REQUIRED WORK:
• 1. In the forum thread about the two-stroke starting issue, what gas mix ratio does the original poster say he runs?
• 2. Using the forum thread about the two-stroke starting issue, explain in one to three sentences why sled manufacturers have moved to four-stroke engines and EFI.
• 3. Go on with the forum thread about the two-stroke that won't start in the cold, picking up after its last post.

TEXT PROVIDED:
# 2 stroke issue



## jmckeon (Feb 21, 2009)

Here is a quesstion when it gets below 20 degress my 2 stroke polaris dont waanna start. Had to do heater tarp trick other night on bay when in single digits aboout 10 mins with heater on fired right up. It starts amd runs fine above 20 degrees. And once it starts in colder westher it runs fine just dont wanna start elxtric start or pull start? Has been driving me nuts. Rebuilt the carb. Adjusted the choke cable. Run mix 50 to 1 for gas. And new air filter.


----------



## Z-Rider (Feb 9, 2014)

As temps drop 2 strokes require jetting changes to the carb(s). Just one reason sled manufacturers have moved to 4 strokes and added EFI to their remaining 2 strokes


----------



## MossyHorns (Apr 14, 2011)

Z-Rider said:


> As temps drop 2 strokes require jetting changes to the carb(s). Just one reason sled manufacturers have moved to 4 strokes and added EFI to their remaining 2 strokes


I would agree that his jetting has to be too lean. All of the fan cooled 2 stroke motors made today have carberators. 4 strokes and EFI have been pushed into the maket by the EPA.

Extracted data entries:
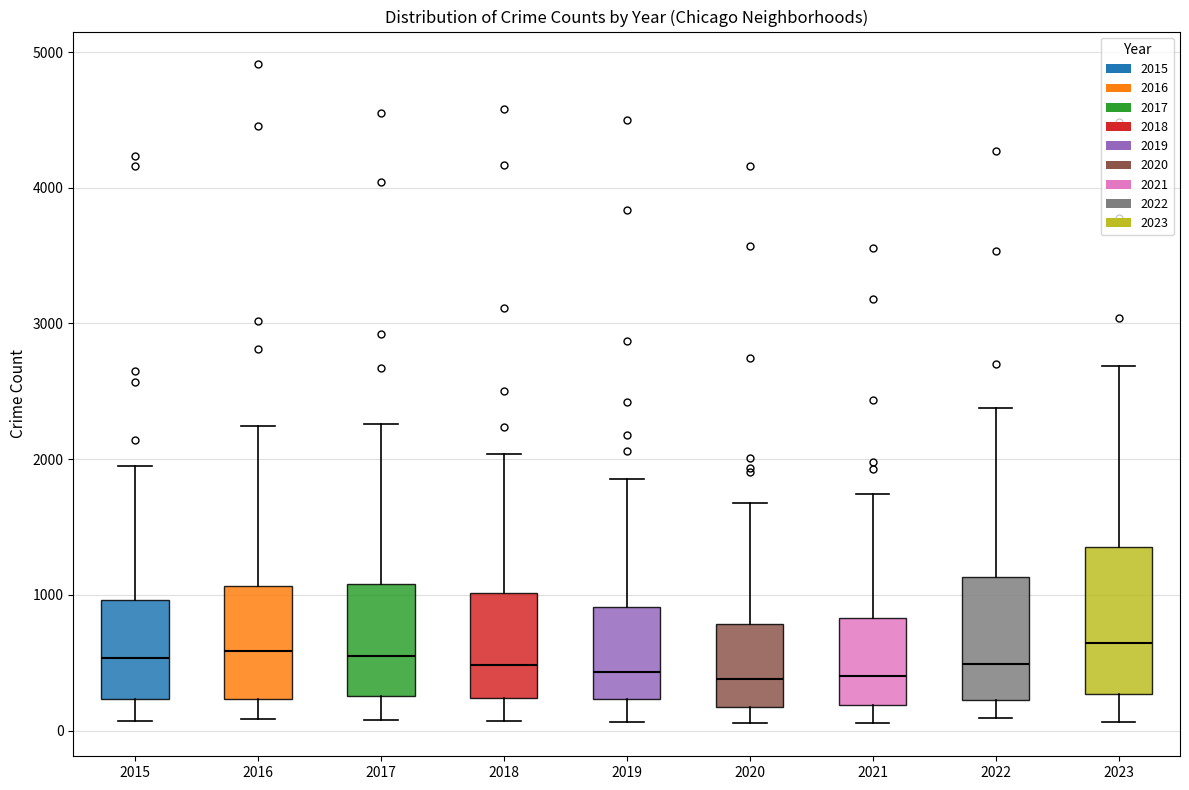

Where does the upper whisker of the box at x = 2019 end on the y-axis? The values are not printed on the chart, so give them approximately, as read against the axis.

1900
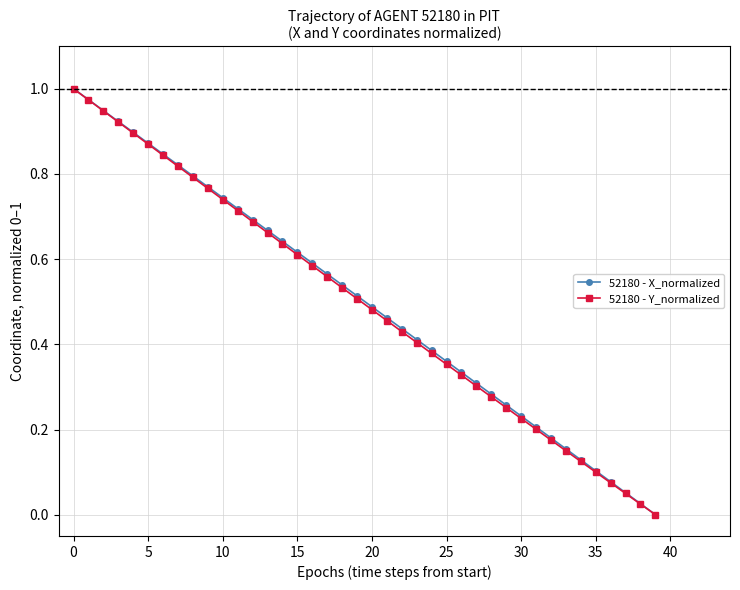

What is the average value of the 52180 - X_normalized series?

0.5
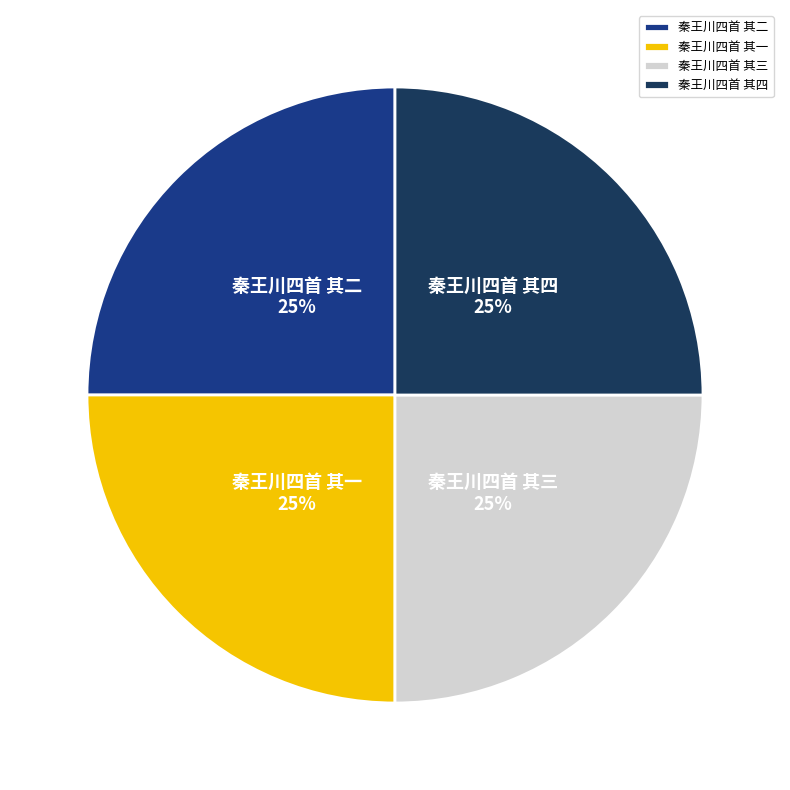

Count the number of slices in the pie.

4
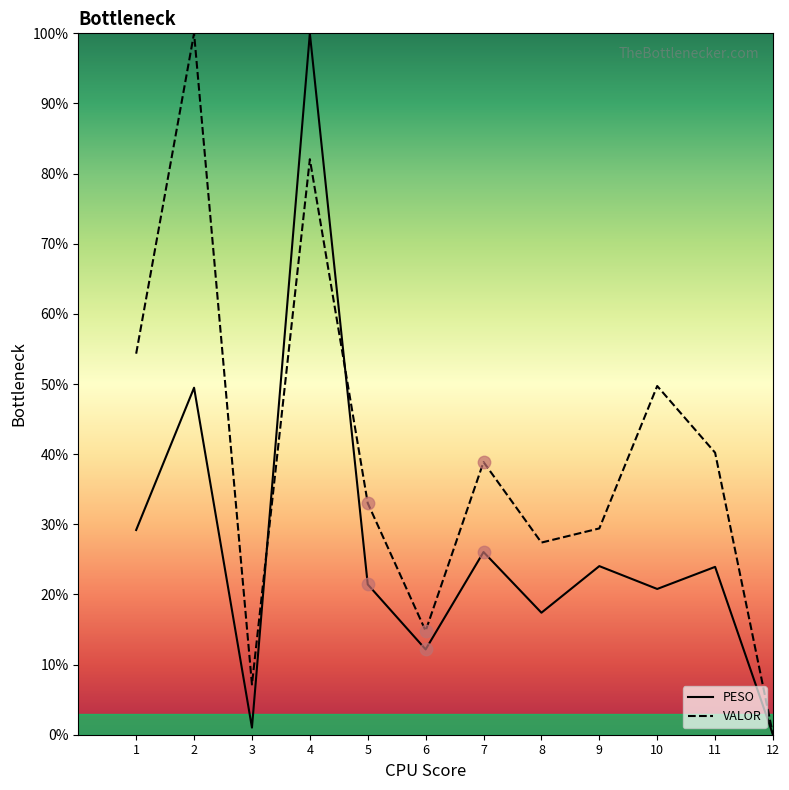

Which series has the largest total across all categories?

VALOR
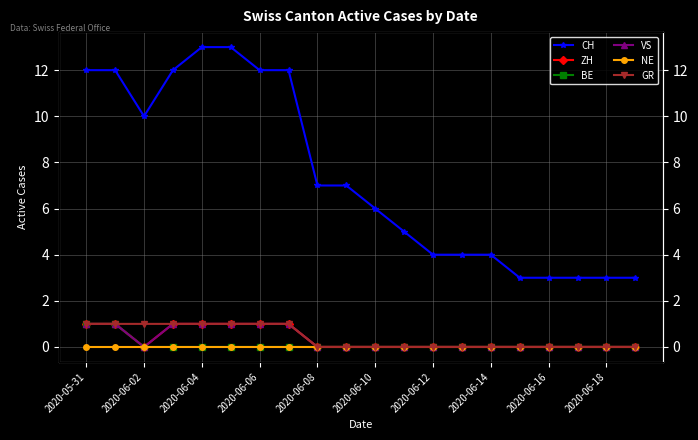

Which series has the largest total across all categories?

CH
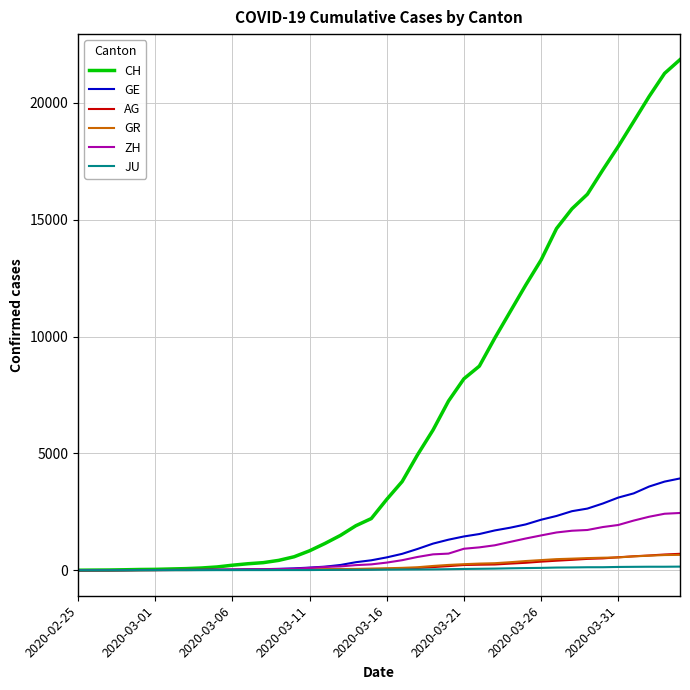

Which series has the widest spread of values?

CH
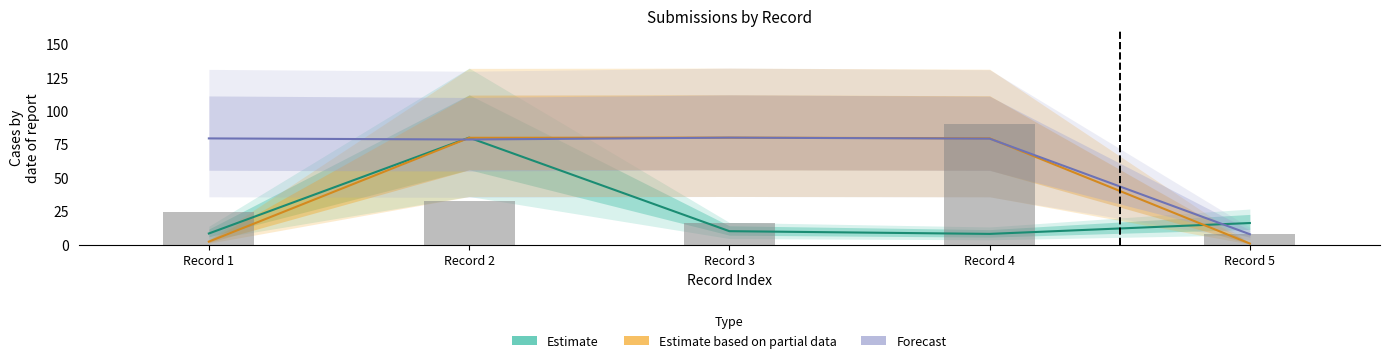

Which series changed the most between Record 1 and Record 5?

Forecast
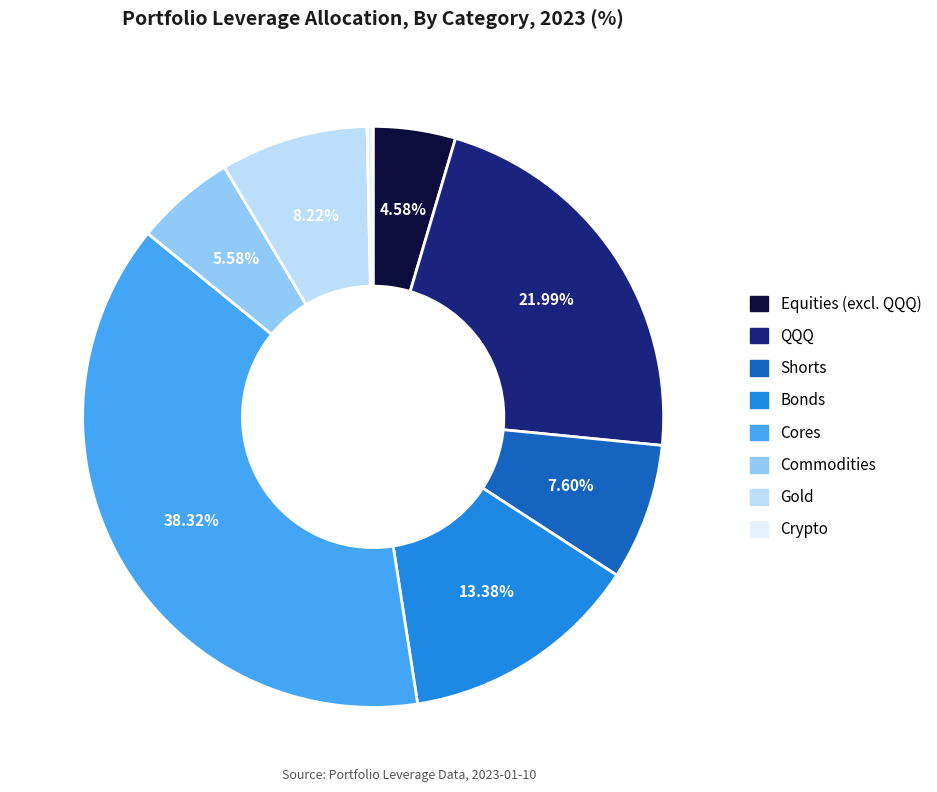

Is there a majority slice in this chart?

No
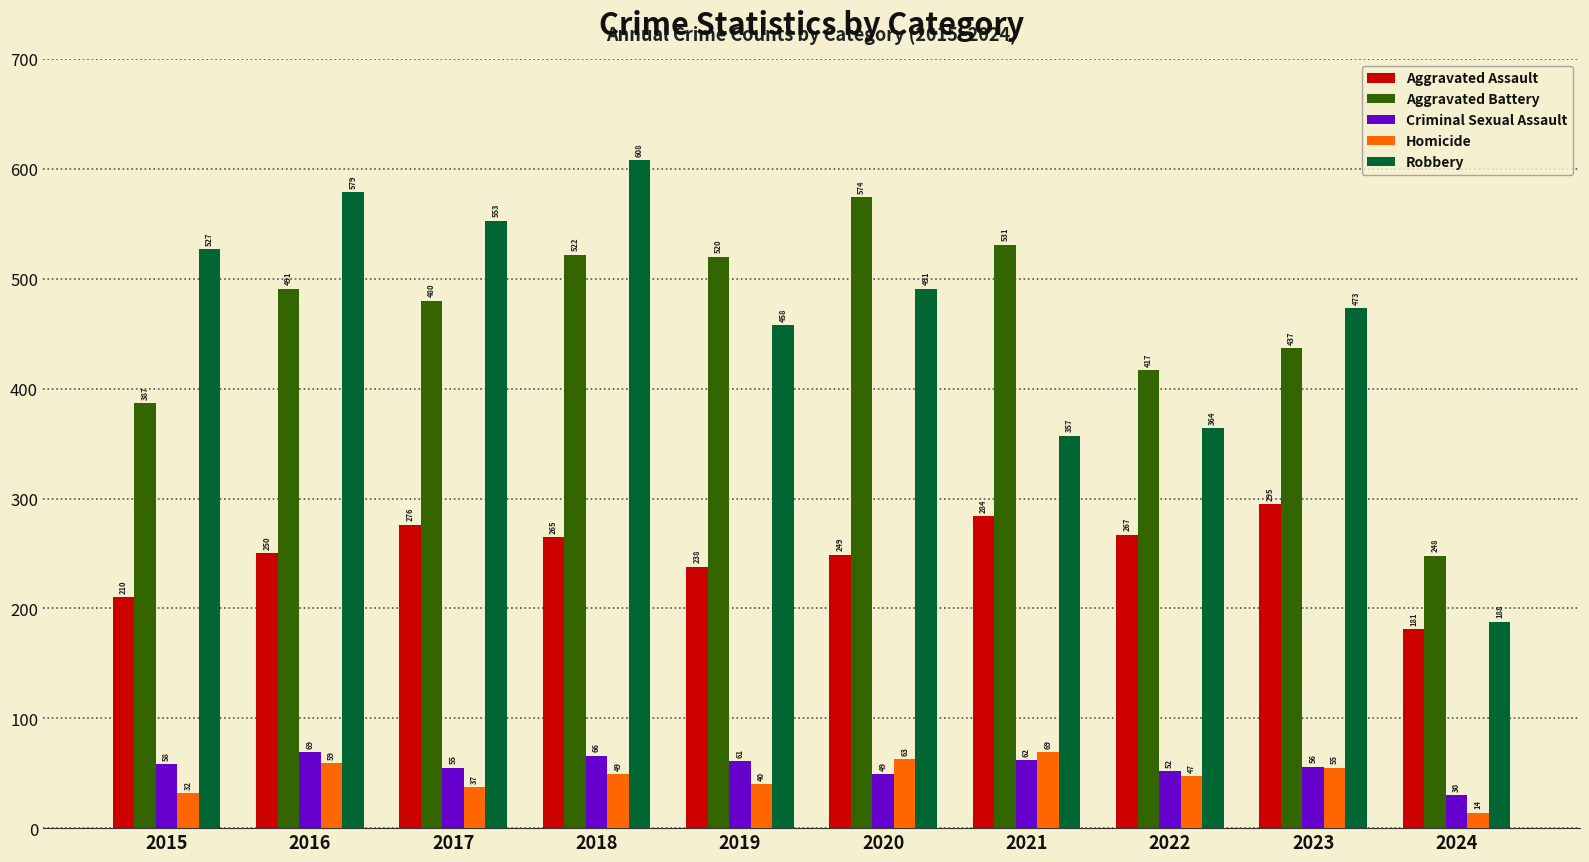

Which series has the largest total across all categories?

Aggravated Battery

ANSWERS FOR EACH ITEM:
• 1. He runs a 50 to 1 mix.

• 2. Z-Rider says two-stroke carbs need jetting changes as temperatures drop, and he calls this one reason manufacturers moved to four-strokes and added EFI to their remaining two-strokes. MossyHorns adds that four-strokes and EFI have been pushed into the market by the EPA.

• 3.
----------



## bowhunter426 (Oct 20, 2010)

Z-Rider said:


> As temps drop 2 strokes require jetting changes to the carb(s). Just one reason sled manufacturers have moved to 4 strokes and added EFI to their remaining 2 strokes


Unlikely to be a jetting issue preventing starting. I would be more inclined to believe it is an electrical issue or compression brought on by cold weather. Next time it wont start check spark and do a compression test


----------



## bigcountrysg (Oct 9, 2006)

Just need to clean the carb. 

I bet it has not been cleaned ever in it's life while being used.


----------



## plugger (Aug 8, 2001)

bigcountrysg said:


> Just need to clean the carb.
> 
> I bet it has not been cleaned ever in it's life while being used.


 You don't think they cleaned the carb when they rebuilt it?


----------



## Uncle Boopoo (Sep 15, 2008)

bowhunter426 said:


> Unlikely to be a jetting issue preventing starting. I would be more inclined to believe it is an electrical issue or compression brought on by cold weather. Next time it wont start check spark and do a compression test


The amount of fuel an engine needs to run properly is directly related to the volume AND temperature of the air coming into the engine. Colder temps require more fuel and warmer temps are the opposite. Fuel injected engines can adjust automatically to temperature and altitude changes, carbureted engines cannot.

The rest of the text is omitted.